Strategic Customer Retention: A Comparative Analysis of Churn Prediction Models

Published in

Data Reply IT | DataTech

13 min readMay 14, 2024

Introduction

In recent years, markets have grown increasingly competitive, prompting businesses to find a balance between keeping existing customers and acquiring new ones. It’s widely acknowledged that maintaining existing customers is more cost-effective [1]. Therefore, it’s crucial for businesses to implement reliable systems to forecast customer churn. Customer churn prediction means estimating the probability that a customer will leave a service or a product, opting instead for a competitor’s offering. The aim of this Machine Learning task is to foresee such decisions before they occur, allowing business to intervene promptly [2].

The common customer churn prediction literature focuses on industries including mobile and telecommunication, banking, insurance, retail market, gaming, logistics, e-commerce, and media [4], where the market is highly competitive and the need to improve customer satisfaction, loyalty, and retention is high.

This article explores different predictive modeling techniques applied to churn prediction, comparing traditional binary classification models with advanced survival analysis and deep learning methods. Firstly, we conduct the comparison from a theoretical point of view, describing the main differences between the already cited class of models. Finally, we carry on a case study using the Telco Customer Churn dataset, where our aim is to evaluate the performance of several models and to discuss the implications of their results in a real-world business context.

Theoretical background

Machine learning is a prevalent approach for predicting customer churn. Traditionally, this has been achieved through classification algorithms that distinguish between the behavioral patterns of churners and non-churners. However, in recent years, survival analysis has gained prominence due to its capacity to provide probabilities that take into account the time until an event occurs, unlike binary classification models that simply predict event occurrence. Traditional methods usually take individual hazard function as the main target, followed by making some assumptions about it to predict the probability of event occurrence at various time points. The Cox proportional hazard model (CoxPH) [8] is the most commonly used predictive model for survival analysis. It assumes that the ratio of an individual hazard function to the population’s baseline hazard function is a time-independent constant, which is called the hazard ratio and is also a predictor of the CoxPH model.
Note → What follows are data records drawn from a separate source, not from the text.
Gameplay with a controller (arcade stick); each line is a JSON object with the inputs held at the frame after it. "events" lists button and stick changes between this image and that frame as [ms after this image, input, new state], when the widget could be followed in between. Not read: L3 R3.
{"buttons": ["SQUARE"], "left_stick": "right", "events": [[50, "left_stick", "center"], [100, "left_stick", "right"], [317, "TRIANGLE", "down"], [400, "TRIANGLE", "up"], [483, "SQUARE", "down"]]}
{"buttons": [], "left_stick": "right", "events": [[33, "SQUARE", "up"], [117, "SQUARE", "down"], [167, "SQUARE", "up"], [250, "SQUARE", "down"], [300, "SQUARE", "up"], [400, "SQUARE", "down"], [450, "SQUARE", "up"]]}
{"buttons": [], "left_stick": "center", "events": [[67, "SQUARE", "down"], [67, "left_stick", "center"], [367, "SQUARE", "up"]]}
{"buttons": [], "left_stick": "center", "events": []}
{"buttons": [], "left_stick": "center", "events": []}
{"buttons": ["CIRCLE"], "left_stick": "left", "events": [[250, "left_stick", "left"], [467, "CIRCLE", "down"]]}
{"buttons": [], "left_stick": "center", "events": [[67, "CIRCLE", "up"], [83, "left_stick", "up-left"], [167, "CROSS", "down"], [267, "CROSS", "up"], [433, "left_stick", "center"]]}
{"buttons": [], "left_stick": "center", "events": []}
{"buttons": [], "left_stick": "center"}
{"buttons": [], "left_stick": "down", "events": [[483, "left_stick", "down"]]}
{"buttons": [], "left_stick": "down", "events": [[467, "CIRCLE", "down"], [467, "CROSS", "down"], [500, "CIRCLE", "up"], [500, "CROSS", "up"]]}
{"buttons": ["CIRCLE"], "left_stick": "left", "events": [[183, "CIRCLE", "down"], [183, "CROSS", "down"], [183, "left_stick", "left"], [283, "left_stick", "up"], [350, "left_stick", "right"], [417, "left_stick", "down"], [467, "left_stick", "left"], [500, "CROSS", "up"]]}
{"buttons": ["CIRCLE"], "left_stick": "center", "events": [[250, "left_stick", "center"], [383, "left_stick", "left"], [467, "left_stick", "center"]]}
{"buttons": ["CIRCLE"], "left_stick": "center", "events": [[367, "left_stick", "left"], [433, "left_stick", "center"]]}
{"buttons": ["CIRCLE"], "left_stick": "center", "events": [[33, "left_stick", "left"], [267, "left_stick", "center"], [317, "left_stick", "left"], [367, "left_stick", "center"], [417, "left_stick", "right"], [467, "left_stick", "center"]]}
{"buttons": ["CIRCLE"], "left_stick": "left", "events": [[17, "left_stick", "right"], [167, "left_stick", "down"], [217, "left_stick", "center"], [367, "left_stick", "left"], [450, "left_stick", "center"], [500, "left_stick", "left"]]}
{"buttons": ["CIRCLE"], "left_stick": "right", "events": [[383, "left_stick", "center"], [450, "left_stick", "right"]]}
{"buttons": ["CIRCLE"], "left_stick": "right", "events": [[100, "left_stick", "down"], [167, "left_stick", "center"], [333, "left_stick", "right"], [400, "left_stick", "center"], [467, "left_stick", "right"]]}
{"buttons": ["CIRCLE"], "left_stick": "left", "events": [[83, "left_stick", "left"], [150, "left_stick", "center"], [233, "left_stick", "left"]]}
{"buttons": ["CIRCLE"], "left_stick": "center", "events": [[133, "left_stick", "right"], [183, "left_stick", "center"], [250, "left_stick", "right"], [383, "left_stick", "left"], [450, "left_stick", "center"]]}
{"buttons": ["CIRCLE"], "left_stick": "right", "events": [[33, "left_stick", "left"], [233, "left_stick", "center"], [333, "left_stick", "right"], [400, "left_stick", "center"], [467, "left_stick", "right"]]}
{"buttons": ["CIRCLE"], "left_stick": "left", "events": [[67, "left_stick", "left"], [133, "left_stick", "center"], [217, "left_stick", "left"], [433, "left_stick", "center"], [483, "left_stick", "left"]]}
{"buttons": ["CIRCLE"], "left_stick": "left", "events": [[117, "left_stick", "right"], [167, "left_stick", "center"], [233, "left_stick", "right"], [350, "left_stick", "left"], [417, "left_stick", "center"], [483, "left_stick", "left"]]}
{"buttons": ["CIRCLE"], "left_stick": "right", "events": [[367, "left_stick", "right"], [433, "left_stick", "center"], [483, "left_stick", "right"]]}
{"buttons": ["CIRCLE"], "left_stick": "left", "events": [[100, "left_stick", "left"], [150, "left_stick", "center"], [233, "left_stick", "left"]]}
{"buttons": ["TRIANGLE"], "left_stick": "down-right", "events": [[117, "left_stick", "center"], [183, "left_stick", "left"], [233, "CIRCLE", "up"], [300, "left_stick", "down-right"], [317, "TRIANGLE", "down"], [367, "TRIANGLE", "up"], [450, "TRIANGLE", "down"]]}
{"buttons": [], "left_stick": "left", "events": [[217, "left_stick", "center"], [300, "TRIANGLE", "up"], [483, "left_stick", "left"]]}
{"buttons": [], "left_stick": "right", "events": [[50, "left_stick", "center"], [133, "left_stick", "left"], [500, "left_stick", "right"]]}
Among various survival analysis methods, a branch of methods such as gradient boosting machine (GBM) [9] and deep survival network (DeepSurv) [10] applies machine learning techniques to enhance the capability of representing a complex nonlinear relationship between logarithmic hazard ratio and static covariates. Another branch of methods, however, aims at predicting the distribution of the First Hitting Time (FHT) instead of assuming individual hazard function. Models such as DeepHit [11] and DRSA [12], apply deep neural network and recurrent neural network to capture the latent representation between static covariates and the FHT probability distribution, respectively. However, fitting deep learning models often requires a large number of training samples, careful hyper-parameters tuning, and iteration training, which could be very time-consuming. Moreover, the complex neural network model is a black box with very poor interpretability, making the algorithm incapable of finding churn-related important prognostic factors which is often required in churn prediction studies.

Despite the proliferation of DL-based survival methods, there remains a lack of comprehensive systematic reviews that consolidate these approaches [4].

Classification Methods for Churn Predictions

Classification methods are a foundation in the machine learning toolbox for predicting customer churn. These methods work by categorizing customers into discrete classes: churners and non-churners. The primary approach involves training a model on historical data, where the features may include customer demographics, usage patterns, service satisfaction levels, and other relevant metrics. Popular algorithms include Logistic Regression, Decision Trees, Support Vector Machines, Random Forests [13], and Naive Bayes [5] classifiers. Each model offers a prediction that a customer will or will not churn, typically as a binary outcome. Generally, the models are evaluated using the confusing matrix, ROC curve and ROC-AUC score, precision, recall, and F1 score.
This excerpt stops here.